Está chovendo, não está vendo? Eu saí de casa na chuva, para que trazer celular? – eu fico repetindo. Está chovendo, está chovendo!

De repente dois desistem, seguem o caminho andando. Um ainda desconfiado pergunta: E o dinheiro? Onde está o dinheiro?

Estou indo para igreja, porque ia precisar de dinheiro?

Me levanto, levanto a moto. Eles não queriam a moto?! Por que não levaram a moto? Por que não checaram tudo em mim para ver se não tinha celular na mochila nas costas?

Só pode ser Deus, só pode ser o sangue, só podem ser seus anjos!

Tantas coisas passam pela cabeça, parece que tudo acontece em camera lenta. O que eles vão fazer, o que vão levar, o que vão fazer comigo? O que devo fazer? Ó Deus ajuda!
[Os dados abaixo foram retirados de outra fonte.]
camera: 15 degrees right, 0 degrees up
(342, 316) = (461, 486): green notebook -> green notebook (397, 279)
Mas uma paz sobrenatural, uma paz que me permite levantar, levantar a moto, fazer ela pegar, virar a moto na estrada que mais parece um rio, ir embora com confiança.

Claro que chego na casa de mãe Nicky e desabo chorando no colo dela, mas por fora estou tremendo, por dentro estou em paz.
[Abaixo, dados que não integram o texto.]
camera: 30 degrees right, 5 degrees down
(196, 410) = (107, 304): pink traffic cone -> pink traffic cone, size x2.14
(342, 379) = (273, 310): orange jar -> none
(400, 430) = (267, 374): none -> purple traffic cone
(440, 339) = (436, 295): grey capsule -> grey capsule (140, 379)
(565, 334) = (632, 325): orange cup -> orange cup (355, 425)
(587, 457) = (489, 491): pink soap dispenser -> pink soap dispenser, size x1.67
Não sinto raiva, não quero matá-los, não quero me vingar.

Não sei porque, mas sinto paz. Sei que Ele estava comigo, sei que Ele me guardou e protegeu.

Meu pulso doendo, duas feridas não grandes mas um pouco fundas na perna. Só! Nada mais.
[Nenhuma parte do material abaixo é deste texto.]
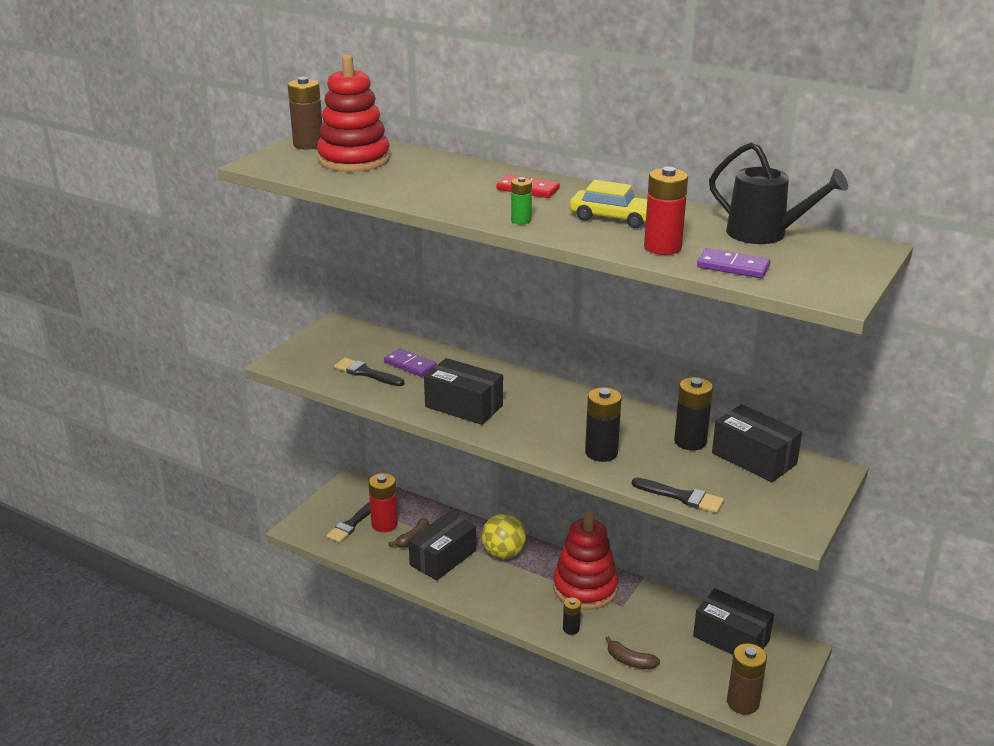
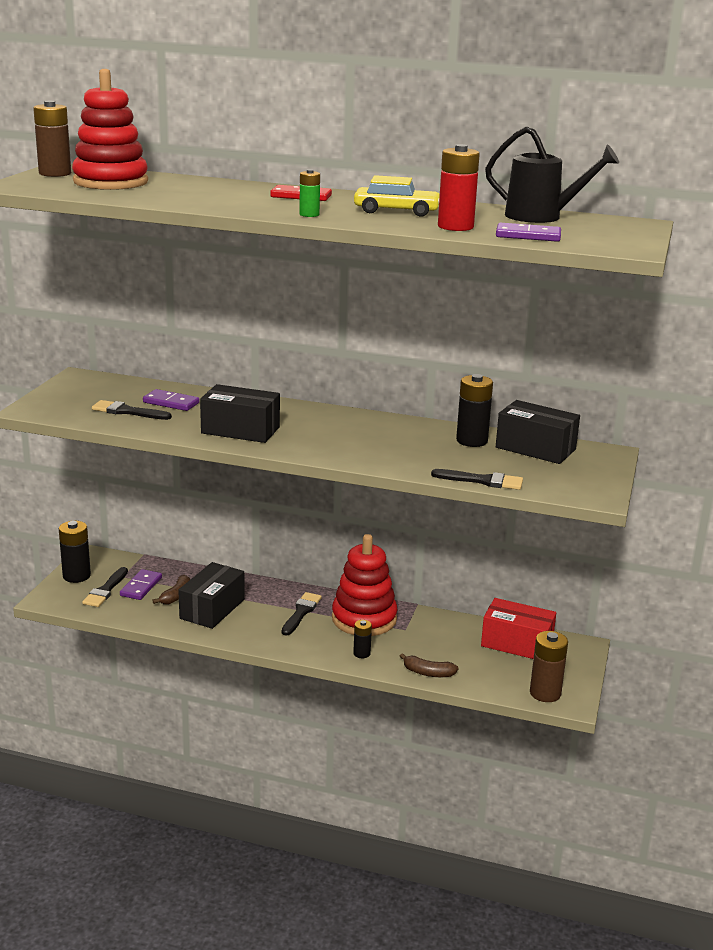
camera: 15 degrees left, 5 degrees down
(384, 524) = (141, 587): red battery -> purple domino
(503, 553) = (273, 599): yellow ball -> none
(526, 573) = (301, 612): none -> black brush
(601, 453) = (392, 455): black battery -> black battery (76, 576)
(731, 638) = (516, 643): black box -> red box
Fazemos boletim de ocorrência na polícia, faço um exame médico e colocam uma faixa no meu pulso. É... alguém não está feliz com minha vida! Mas alguém maior está me vigiando, me guardando, velando por mim!

Quer mais prova de que estamos orando contra as coisas certas? Potestades de violência, roubo, imoralidade que dominam a região. Mas a música volta à minha mente... a música que tem sido tema da minha vida em Nacala, Moçambique:

CAN A NATION BE CHANGED
Matt Redman
Can a Nation be changed?
Can a nation be saved?
Can a nation return back to you?
We're on our knees
We're on our knees again
Let this nation be changed
Let this nation be saved
Let this nation return back to you
We're on our knees
We're on our knees again

E aí? Será que a vida de um missionário é mística/espiritual? Não, ela é prática, é diária, é mãos a obra! Mas ao mesmo tempo cada gesto, cada ação, cada coisa que fazemos tem efeito espiritual e místico! Então, a verdade é que sim, ela é mística/espiritual, mas não da maneira como muitos pensam!